-- WHAT THE EXERCISE ASKS --
Please reproduce all of the data below exactly, leaving each picture out.

□ □ □ □

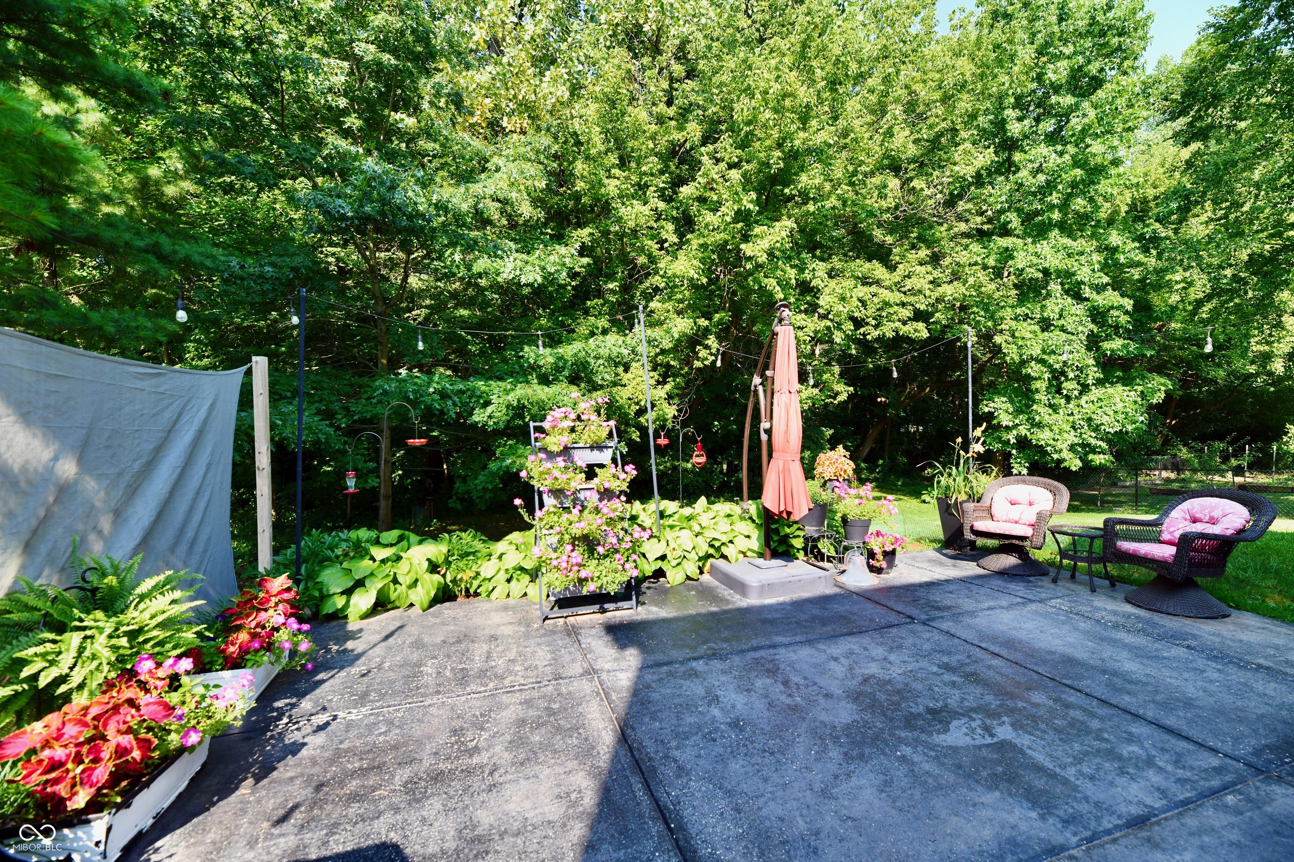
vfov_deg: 81.2
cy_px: 431
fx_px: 503
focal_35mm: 14
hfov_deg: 104.3
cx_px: 647
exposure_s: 1/640
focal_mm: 14
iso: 640
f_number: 6.3
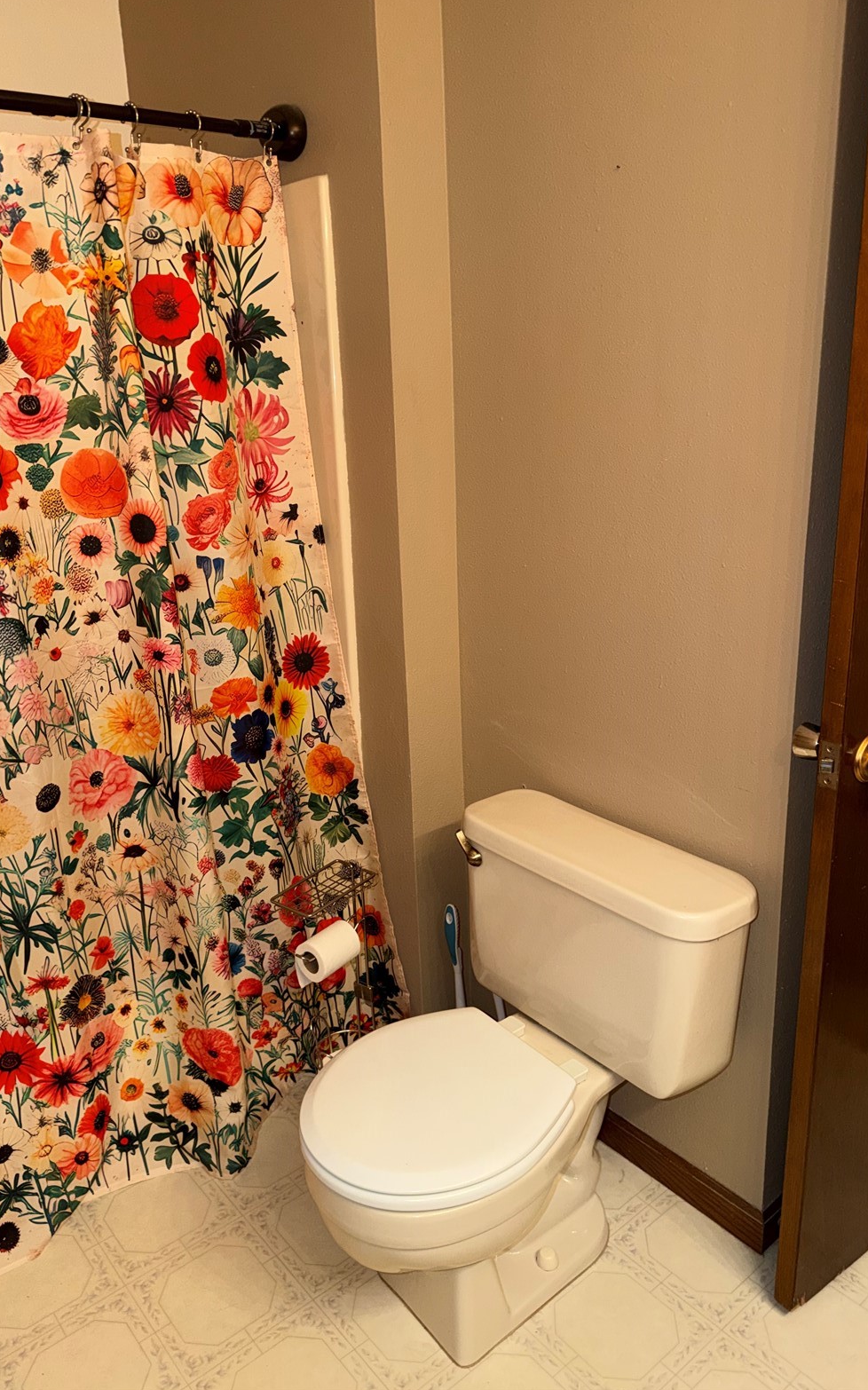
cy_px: 683
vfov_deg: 70.4
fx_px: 985
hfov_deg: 47.4
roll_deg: +3.1
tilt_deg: -16.3
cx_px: 369
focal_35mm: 26
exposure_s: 1/24
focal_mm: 6.76
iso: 100
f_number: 1.78
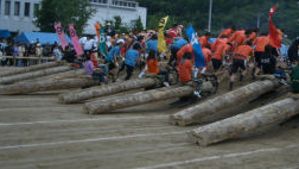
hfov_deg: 35.7
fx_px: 460
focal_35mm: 58
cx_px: 193
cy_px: 65
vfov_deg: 20.7
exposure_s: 1/1000
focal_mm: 5.8
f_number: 4.3
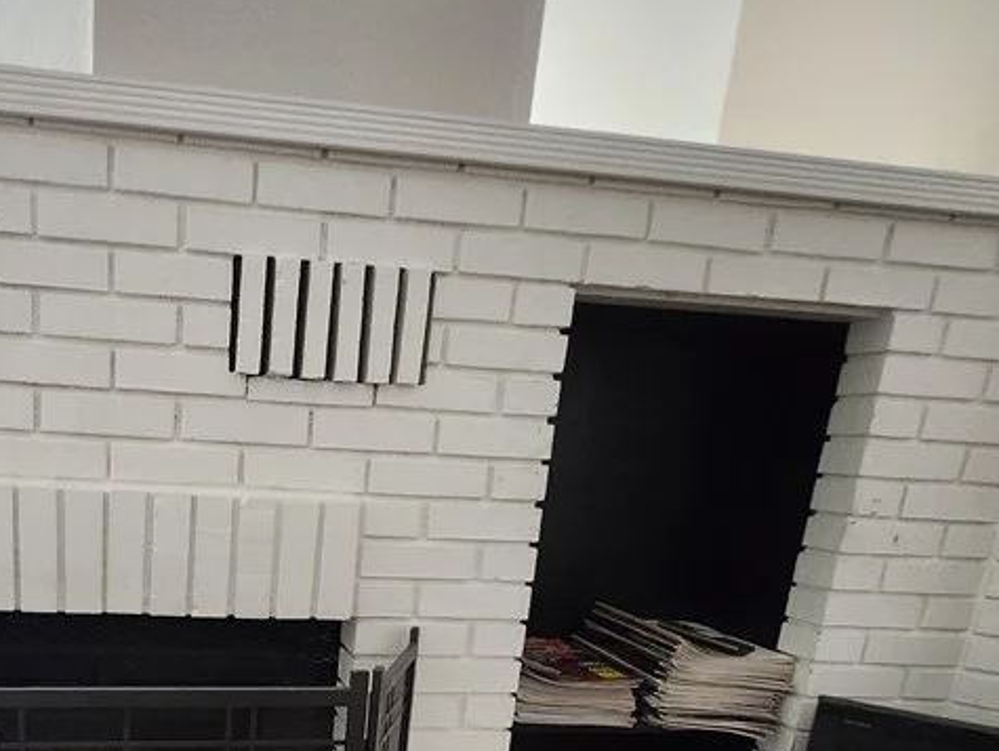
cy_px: 661
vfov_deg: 45.6
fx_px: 809
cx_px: 225
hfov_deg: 59.3
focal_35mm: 28
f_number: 2.2
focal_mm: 1.74
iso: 250
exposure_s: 1/60
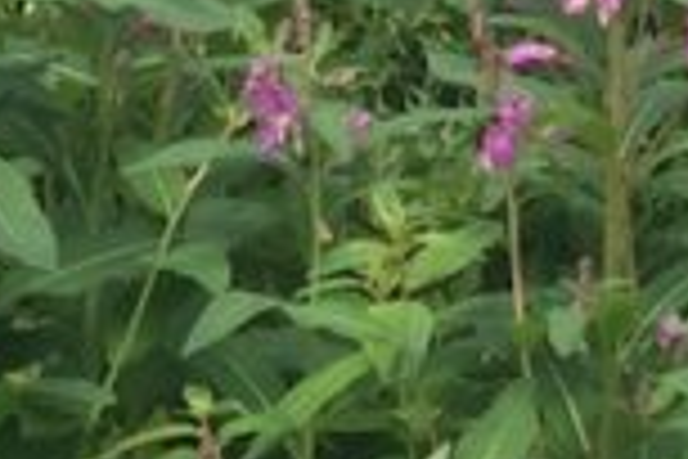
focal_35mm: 202
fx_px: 3860
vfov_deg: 6.0
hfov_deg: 9.8
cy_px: -1170
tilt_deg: +2.2
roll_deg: -0.2
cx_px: 1088
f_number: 2.2
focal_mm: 4.15
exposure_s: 1/733
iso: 32
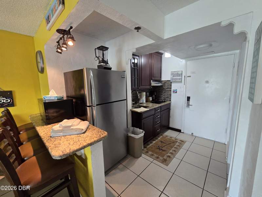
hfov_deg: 106.2
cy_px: 98
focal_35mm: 13
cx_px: 131
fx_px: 98
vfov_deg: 89.9
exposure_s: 1/60
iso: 200
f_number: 2.2
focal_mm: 2.2
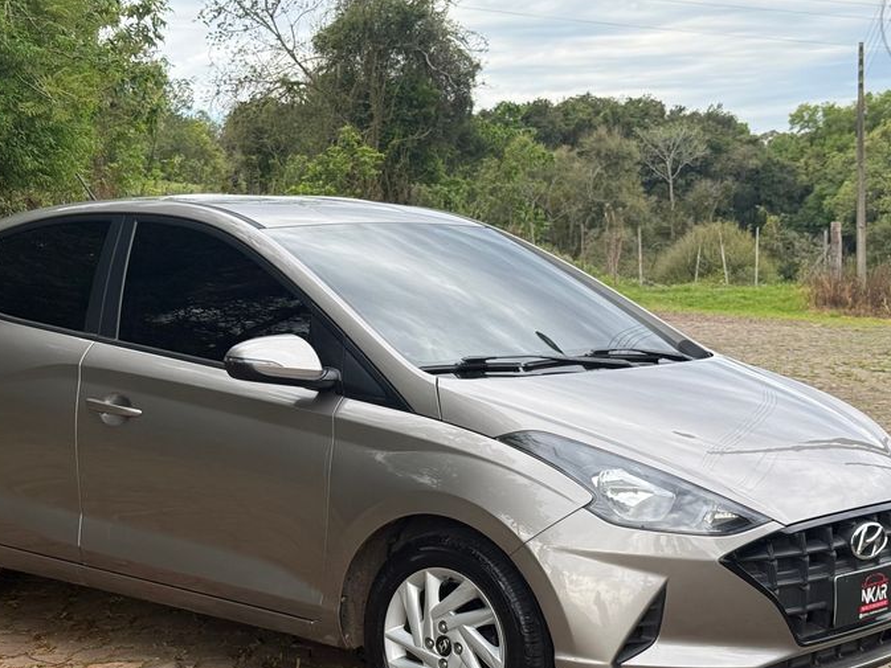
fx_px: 1879
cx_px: 364
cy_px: 434
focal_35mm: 73
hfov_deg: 26.6
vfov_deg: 20.1
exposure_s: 1/1027
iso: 64
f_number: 1.78
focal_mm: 6.76
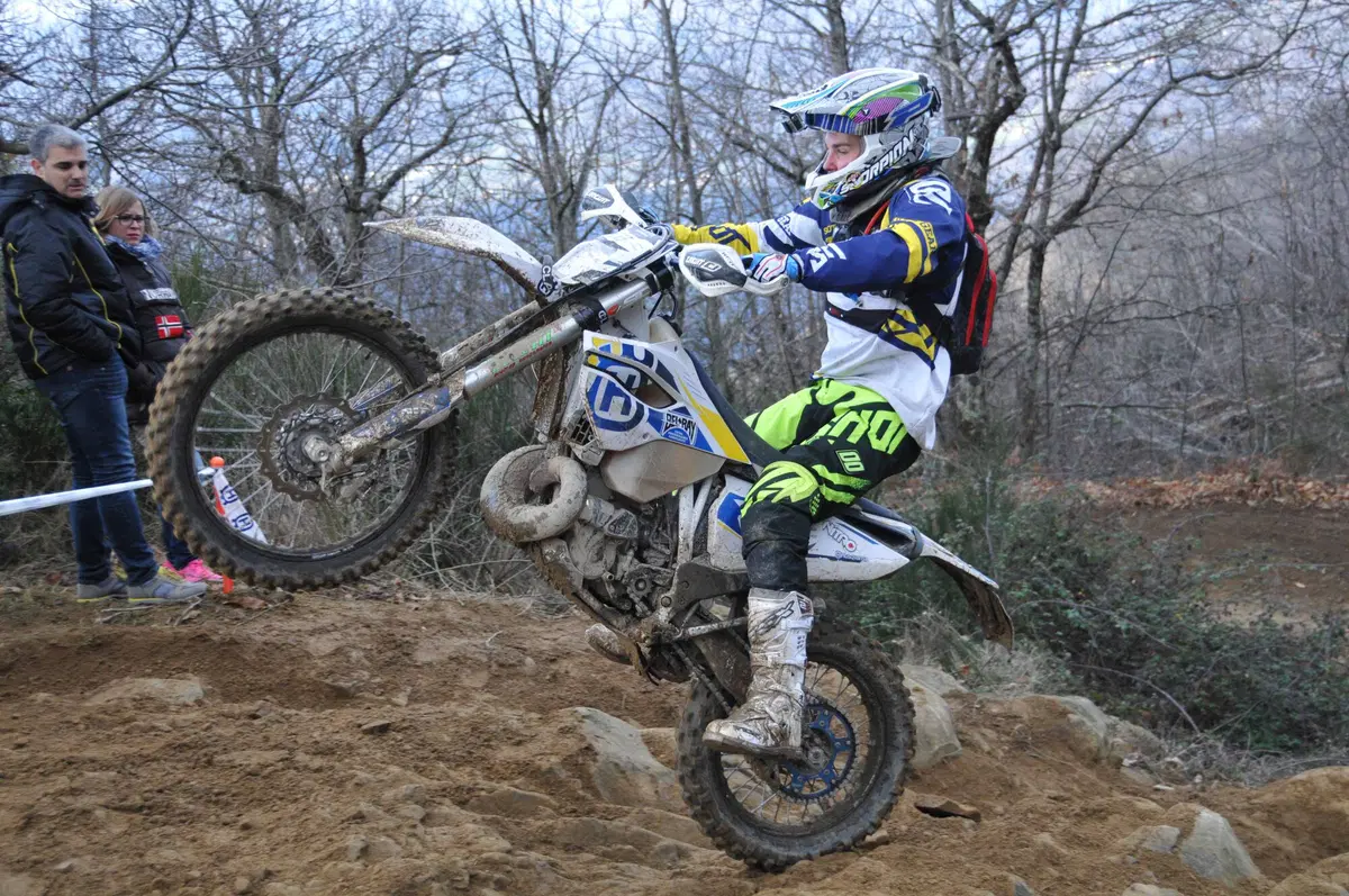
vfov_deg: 26.4
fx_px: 1909
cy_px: 448
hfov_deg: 38.9
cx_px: 674
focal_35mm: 51
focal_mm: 34
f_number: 4.2
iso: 800
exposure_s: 1/640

□ □ □ □

-- ANSWER TO THE PROBLEM --
vfov_deg: 81.2
cy_px: 431
fx_px: 503
focal_35mm: 14
hfov_deg: 104.3
cx_px: 647
exposure_s: 1/640
focal_mm: 14
iso: 640
f_number: 6.3
cy_px: 683
vfov_deg: 70.4
fx_px: 985
hfov_deg: 47.4
roll_deg: +3.1
tilt_deg: -16.3
cx_px: 369
focal_35mm: 26
exposure_s: 1/24
focal_mm: 6.76
iso: 100
f_number: 1.78
hfov_deg: 35.7
fx_px: 460
focal_35mm: 58
cx_px: 193
cy_px: 65
vfov_deg: 20.7
exposure_s: 1/1000
focal_mm: 5.8
f_number: 4.3
cy_px: 661
vfov_deg: 45.6
fx_px: 809
cx_px: 225
hfov_deg: 59.3
focal_35mm: 28
f_number: 2.2
focal_mm: 1.74
iso: 250
exposure_s: 1/60
focal_35mm: 202
fx_px: 3860
vfov_deg: 6.0
hfov_deg: 9.8
cy_px: -1170
tilt_deg: +2.2
roll_deg: -0.2
cx_px: 1088
f_number: 2.2
focal_mm: 4.15
exposure_s: 1/733
iso: 32
hfov_deg: 106.2
cy_px: 98
focal_35mm: 13
cx_px: 131
fx_px: 98
vfov_deg: 89.9
exposure_s: 1/60
iso: 200
f_number: 2.2
focal_mm: 2.2
fx_px: 1879
cx_px: 364
cy_px: 434
focal_35mm: 73
hfov_deg: 26.6
vfov_deg: 20.1
exposure_s: 1/1027
iso: 64
f_number: 1.78
focal_mm: 6.76
vfov_deg: 26.4
fx_px: 1909
cy_px: 448
hfov_deg: 38.9
cx_px: 674
focal_35mm: 51
focal_mm: 34
f_number: 4.2
iso: 800
exposure_s: 1/640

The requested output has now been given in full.